Reconstruction of the Iraqi economy and infrastructure is slow. This is due to incompetence, corruption, poor planning and the fact that many countries do not live up to the financial committments for rebuilding war-torn Iraq they had previously made.
On the face of it, it seems prudent to withdraw allied forces from Iraq. The inevitable consequence however would be an escalating sectarian struggle, an all-out civil war forcing or inviting neighbouring countries to back the warring parties; central government would collapse, the country most likely disintegrate and Iraq’s neighbours occupy parts of the collapsing Iraq. This would however not end in an equilibrium with the invaders saturated with parts of Iraqi territory but would lead to military clashes between the invading armies.

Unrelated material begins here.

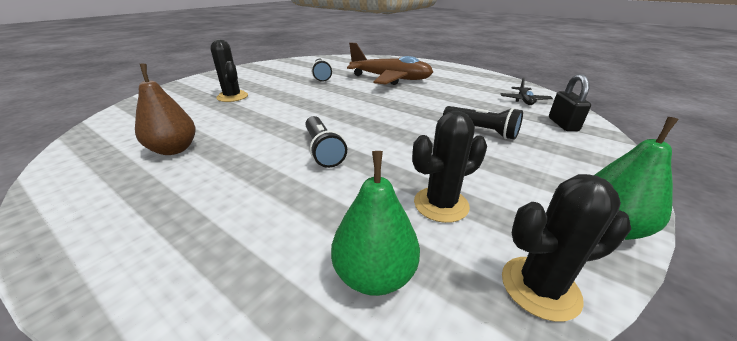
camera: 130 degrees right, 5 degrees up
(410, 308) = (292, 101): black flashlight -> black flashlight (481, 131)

Furthermore a dismembering Iraq would boost islamist terrorist activity of the al-Khaida type. Both an escalating war in the region and the formation of terrorist cells gaining sufficient strength to wage terrorist attacks against allied countries directly threaten vital security interests of the US and its allies. Withdrawing from Iraq is not like leaving Saigon; it would be like abandoning the decision to invade the Normandie in 1944.
The allies therefore must not leave. A surge of armed forces is a highly reasonable decision albeit coming excessively late. However, the reinforcement numbers suggested by President Bush are far too low. With the US army already overstretched realist thinking should urge reluctant European governments to assist the allied powers with additional military reinforcements. Clearing and holding section by section in Baghdad making use of overwhelming numbers of troops is of utmost importance.

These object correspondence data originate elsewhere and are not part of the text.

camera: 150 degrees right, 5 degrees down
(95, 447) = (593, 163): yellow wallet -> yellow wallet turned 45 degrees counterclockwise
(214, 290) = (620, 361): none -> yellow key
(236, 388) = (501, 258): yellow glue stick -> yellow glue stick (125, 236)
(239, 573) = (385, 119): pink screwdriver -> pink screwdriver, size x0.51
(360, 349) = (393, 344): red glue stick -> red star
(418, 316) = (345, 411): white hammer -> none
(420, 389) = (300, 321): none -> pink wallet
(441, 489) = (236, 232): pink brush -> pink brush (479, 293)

This surge however needs to be combined with massive investment to boost economic rebuilding; economic recovery is aimed to provide the ordinary Iraqis with jobs in order to decrease their hostility toward the allied forces.

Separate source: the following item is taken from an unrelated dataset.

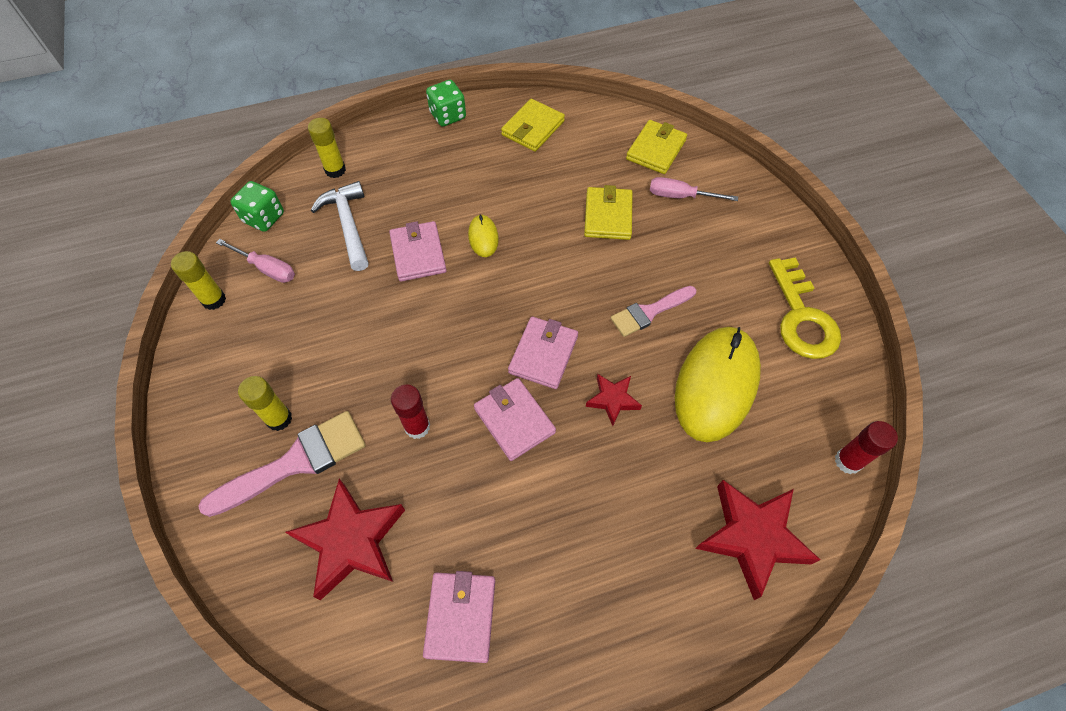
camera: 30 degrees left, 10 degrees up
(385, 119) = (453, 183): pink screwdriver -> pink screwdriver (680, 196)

Widely discussed benchmarks for the Maliki government will most likely not work as it becomes increasingly clear that the Shiite groups stand to profit from a US withdrawal. Allied powers need to dump Maliki and press for a different government – a moderate coalition of Shiites, Sunni and Kurds. This needs to be pursued even if it meant violating the existing constitution or dissolving parliament.
Allied forces should stop democratising Iraq but stabilise and control all the levers of power. The Iraqi quagmire does not call for democracy but for occupation, leadership and military control combined with concerted rebuilding efforts. If the people of Iraq are not able to govern, sustain and defend their country as ‘Iraqis’, external interference is more than necessary. Granting power to one sect tempts it to wield unlimited power. Keeping Sunnis and Shiite off power might cause them reconsider their situation. If prolonged occupation by foreign forces and UN civil administration within the framework of an UN protectorate might foster an Iraqi identity and desire to regain freedom for all Iraqi ethnic and religious groups this might be worth a try. If they stand to regain a rebuilt country political resentments may dwindle.
This is a task for many years and requires political and financial commitments by an allied coalition far larger than the current one. This war is not about winning; this war is about not to lose. Allied powers simply can’t afford to lose.